US President Donald Trump and congressional Republican allies have succeeded in passing their big tax legislation. While it lacks many of the desirable attributes of true tax reform, it amounts to a success for Trump, who failed to deliver any other major piece of legislation during the first year of his administration. But what will it mean for Trump’s other major promise, to cut the US trade deficit?
Simply put, the Republicans’ tax law – which emphasizes big cuts, especially for corporations and the highest-income earners – is virtually certain to widen the budget deficit and, in turn, increase the current-account deficit. Trump’s legislative victory implies the return of the infamous twin deficits that followed George W. Bush’s tax cuts of 2001 and 2003, and Ronald Reagan’s cuts of 1981-1983.
There are different ways to measure the balance of payments, each appropriate for different purposes. The narrowest – and probably the least informative – measure includes only merchandise trade. Yet Trump likes to focus on bilateral merchandise balances, rather than a broader and more useful indicator, such as the overall balance of goods and services.

(Entries taken from a collection)
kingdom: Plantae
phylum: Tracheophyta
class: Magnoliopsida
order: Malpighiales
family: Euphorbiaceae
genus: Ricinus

**To-do list:**
- A) In the excerpt on the tax law, why is the law virtually certain to widen the budget deficit? Answer in one to three sentences.
- B) Please update the excerpt on the tax law by writing out the passage starting at "Simply put, the" and ending at "cuts of 1981-1983.", with "twin deficits" replaced by "double deficits".
The entries stand apart from the excerpt on the tax law and are separate material.

**Exercise solutions:**
- A) The law emphasizes big tax cuts, especially for corporations and the highest-income earners. That widening of the budget deficit in turn increases the current-account deficit.

- B)
Simply put, the Republicans’ tax law – which emphasizes big cuts, especially for corporations and the highest-income earners – is virtually certain to widen the budget deficit and, in turn, increase the current-account deficit. Trump’s legislative victory implies the return of the infamous double deficits that followed George W. Bush’s tax cuts of 2001 and 2003, and Ronald Reagan’s cuts of 1981-1983.